[TASK DETAILS]
Return each line of the data below verbatim; pictures are to be left out.

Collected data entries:
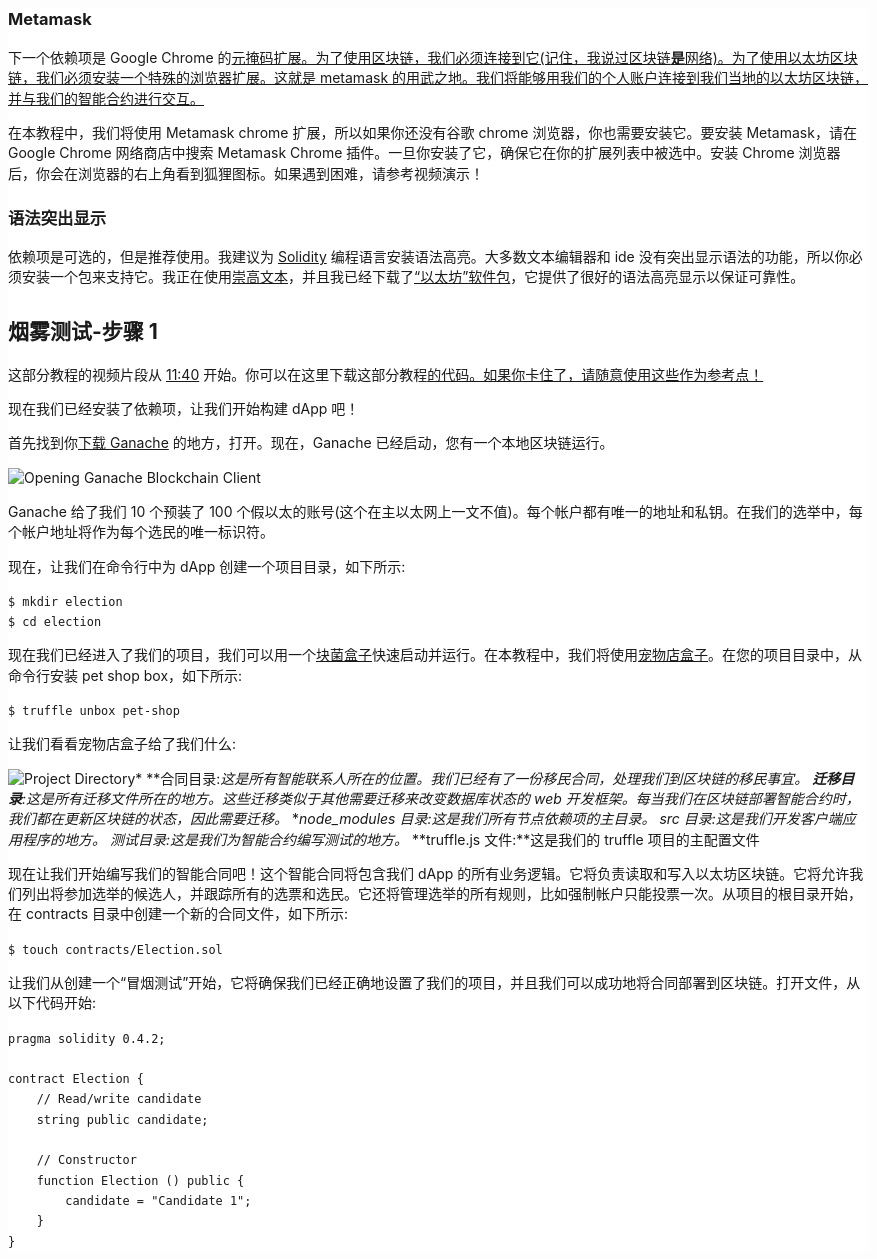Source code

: ### Metamask

下一个依赖项是 Google Chrome 的[元掩码扩展。为了使用区块链，我们必须连接到它(记住，我说过区块链**是**网络)。为了使用以太坊区块链，我们必须安装一个特殊的浏览器扩展。这就是 metamask 的用武之地。我们将能够用我们的个人账户连接到我们当地的以太坊区块链，并与我们的智能合约进行交互。](https://chrome.google.com/webstore/detail/metamask/nkbihfbeogaeaoehlefnkodbefgpgknn?hl=en)

在本教程中，我们将使用 Metamask chrome 扩展，所以如果你还没有谷歌 chrome 浏览器，你也需要安装它。要安装 Metamask，请在 Google Chrome 网络商店中搜索 Metamask Chrome 插件。一旦你安装了它，确保它在你的扩展列表中被选中。安装 Chrome 浏览器后，你会在浏览器的右上角看到狐狸图标。如果遇到困难，请参考视频演示！

### 语法突出显示

依赖项是可选的，但是推荐使用。我建议为 [Solidity](https://solidity.readthedocs.io/en/v0.4.21/) 编程语言安装语法高亮。大多数文本编辑器和 ide 没有突出显示语法的功能，所以你必须安装一个包来支持它。我正在使用[崇高文本](https://www.sublimetext.com/)，并且我已经下载了[“以太坊”软件包](https://packagecontrol.io/packages/Ethereum)，它提供了很好的语法高亮显示以保证可靠性。

## 烟雾测试-步骤 1

这部分教程的视频片段从 [11:40](https://www.youtube.com/watch?v=3681ZYbDSSk&feature=youtu.be&t=11m40s) 开始。你可以在这里下载这部分教程[的代码。如果你卡住了，请随意使用这些作为参考点！](https://github.com/dappuniversity/election/releases/tag/1-smoke-test)

现在我们已经安装了依赖项，让我们开始构建 dApp 吧！

首先找到你[下载 Ganache](#ganache) 的地方，打开。现在，Ganache 已经启动，您有一个本地区块链运行。

![Opening Ganache Blockchain Client](../Images/031a877c925465bfa37ffcad2697d994.png)

Ganache 给了我们 10 个预装了 100 个假以太的账号(这个在主以太网上一文不值)。每个帐户都有唯一的地址和私钥。在我们的选举中，每个帐户地址将作为每个选民的唯一标识符。

现在，让我们在命令行中为 dApp 创建一个项目目录，如下所示:

```
$ mkdir election
$ cd election

```

现在我们已经进入了我们的项目，我们可以用一个[块菌盒子](http://truffleframework.com/boxes/)快速启动并运行。在本教程中，我们将使用[宠物店盒子](http://truffleframework.com/boxes/pet-shop)。在您的项目目录中，从命令行安装 pet shop box，如下所示:

```
$ truffle unbox pet-shop
```

让我们看看宠物店盒子给了我们什么:

![Project Directory](../Images/30e94c13b5b0f86001f3a61aeb095fee.png)*   **合同目录:**这是所有智能联系人所在的位置。我们已经有了一份移民合同，处理我们到区块链的移民事宜。*   **迁移目录**:这是所有迁移文件所在的地方。这些迁移类似于其他需要迁移来改变数据库状态的 web 开发框架。每当我们在区块链部署智能合约时，我们都在更新区块链的状态，因此需要迁移。*   **node_modules 目录:**这是我们所有节点依赖项的主目录。*   src 目录:这是我们开发客户端应用程序的地方。*   测试目录:这是我们为智能合约编写测试的地方。*   **truffle.js 文件:**这是我们的 truffle 项目的主配置文件

现在让我们开始编写我们的智能合同吧！这个智能合同将包含我们 dApp 的所有业务逻辑。它将负责读取和写入以太坊区块链。它将允许我们列出将参加选举的候选人，并跟踪所有的选票和选民。它还将管理选举的所有规则，比如强制帐户只能投票一次。从项目的根目录开始，在 contracts 目录中创建一个新的合同文件，如下所示:

```
$ touch contracts/Election.sol
```

让我们从创建一个“冒烟测试”开始，它将确保我们已经正确地设置了我们的项目，并且我们可以成功地将合同部署到区块链。打开文件，从以下代码开始:

```
pragma solidity 0.4.2;

contract Election {
    // Read/write candidate
    string public candidate;

    // Constructor
    function Election () public {
        candidate = "Candidate 1";
    }
}

```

[EXERCISE RESULT]
Source code

: ### Metamask

下一个依赖项是 Google Chrome 的[元掩码扩展。为了使用区块链，我们必须连接到它(记住，我说过区块链**是**网络)。为了使用以太坊区块链，我们必须安装一个特殊的浏览器扩展。这就是 metamask 的用武之地。我们将能够用我们的个人账户连接到我们当地的以太坊区块链，并与我们的智能合约进行交互。](https://chrome.google.com/webstore/detail/metamask/nkbihfbeogaeaoehlefnkodbefgpgknn?hl=en)

在本教程中，我们将使用 Metamask chrome 扩展，所以如果你还没有谷歌 chrome 浏览器，你也需要安装它。要安装 Metamask，请在 Google Chrome 网络商店中搜索 Metamask Chrome 插件。一旦你安装了它，确保它在你的扩展列表中被选中。安装 Chrome 浏览器后，你会在浏览器的右上角看到狐狸图标。如果遇到困难，请参考视频演示！

### 语法突出显示

依赖项是可选的，但是推荐使用。我建议为 [Solidity](https://solidity.readthedocs.io/en/v0.4.21/) 编程语言安装语法高亮。大多数文本编辑器和 ide 没有突出显示语法的功能，所以你必须安装一个包来支持它。我正在使用[崇高文本](https://www.sublimetext.com/)，并且我已经下载了[“以太坊”软件包](https://packagecontrol.io/packages/Ethereum)，它提供了很好的语法高亮显示以保证可靠性。

## 烟雾测试-步骤 1

这部分教程的视频片段从 [11:40](https://www.youtube.com/watch?v=3681ZYbDSSk&feature=youtu.be&t=11m40s) 开始。你可以在这里下载这部分教程[的代码。如果你卡住了，请随意使用这些作为参考点！](https://github.com/dappuniversity/election/releases/tag/1-smoke-test)

现在我们已经安装了依赖项，让我们开始构建 dApp 吧！

首先找到你[下载 Ganache](#ganache) 的地方，打开。现在，Ganache 已经启动，您有一个本地区块链运行。

![Opening Ganache Blockchain Client](../Images/031a877c925465bfa37ffcad2697d994.png)

Ganache 给了我们 10 个预装了 100 个假以太的账号(这个在主以太网上一文不值)。每个帐户都有唯一的地址和私钥。在我们的选举中，每个帐户地址将作为每个选民的唯一标识符。

现在，让我们在命令行中为 dApp 创建一个项目目录，如下所示:

```
$ mkdir election
$ cd election

```

现在我们已经进入了我们的项目，我们可以用一个[块菌盒子](http://truffleframework.com/boxes/)快速启动并运行。在本教程中，我们将使用[宠物店盒子](http://truffleframework.com/boxes/pet-shop)。在您的项目目录中，从命令行安装 pet shop box，如下所示:

```
$ truffle unbox pet-shop
```

让我们看看宠物店盒子给了我们什么:

![Project Directory](../Images/30e94c13b5b0f86001f3a61aeb095fee.png)*   **合同目录:**这是所有智能联系人所在的位置。我们已经有了一份移民合同，处理我们到区块链的移民事宜。*   **迁移目录**:这是所有迁移文件所在的地方。这些迁移类似于其他需要迁移来改变数据库状态的 web 开发框架。每当我们在区块链部署智能合约时，我们都在更新区块链的状态，因此需要迁移。*   **node_modules 目录:**这是我们所有节点依赖项的主目录。*   src 目录:这是我们开发客户端应用程序的地方。*   测试目录:这是我们为智能合约编写测试的地方。*   **truffle.js 文件:**这是我们的 truffle 项目的主配置文件

现在让我们开始编写我们的智能合同吧！这个智能合同将包含我们 dApp 的所有业务逻辑。它将负责读取和写入以太坊区块链。它将允许我们列出将参加选举的候选人，并跟踪所有的选票和选民。它还将管理选举的所有规则，比如强制帐户只能投票一次。从项目的根目录开始，在 contracts 目录中创建一个新的合同文件，如下所示:

```
$ touch contracts/Election.sol
```

让我们从创建一个“冒烟测试”开始，它将确保我们已经正确地设置了我们的项目，并且我们可以成功地将合同部署到区块链。打开文件，从以下代码开始:

```
pragma solidity 0.4.2;

contract Election {
    // Read/write candidate
    string public candidate;

    // Constructor
    function Election () public {
        candidate = "Candidate 1";
    }
}

```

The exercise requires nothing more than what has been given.